Many modern workloads, such as neural networks, databases, and graph processing, are fundamentally memory-bound. For such workloads, the data movement between main memory and CPU cores imposes a significant overhead in terms of both latency and energy. A major reason is that this communication happens through a narrow bus with high latency and limited bandwidth, and the low data reuse in memory-bound workloads is insufficient to amortize the cost of main memory access. Fundamentally addressing this data movement bottleneck requires a paradigm where the memory system assumes an active role in computing by integrating processing capabilities. This paradigm is known as processing-in-memory (PIM). Recent research explores different forms of PIM architectures, motivated by the emergence of new 3D-stacked memory technologies that integrate memory with a logic layer where processing elements can be easily placed.

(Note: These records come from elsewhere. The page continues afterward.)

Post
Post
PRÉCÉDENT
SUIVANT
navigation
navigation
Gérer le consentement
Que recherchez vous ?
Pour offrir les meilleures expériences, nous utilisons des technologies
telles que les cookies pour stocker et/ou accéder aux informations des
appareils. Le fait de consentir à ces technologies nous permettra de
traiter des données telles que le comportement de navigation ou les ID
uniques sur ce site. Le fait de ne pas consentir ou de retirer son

Past works evaluate these architectures in simulation or, at best, with simplified hardware prototypes. In contrast, the UPMEM company has designed and manufactured the first publicly-available real-world PIM architecture. This paper provides the first comprehensive analysis of the first publicly-available real-world PIM architecture. We make two key contributions. First, we conduct an experimental characterization of the UPMEM-based PIM system using microbenchmarks to assess various architecture limits such as compute throughput and memory bandwidth, yielding new insights. Second, we present PrIM, a benchmark suite of 16 workloads from different application domains (e.g., linear algebra, databases, graph processing, neural networks, bioinformatics).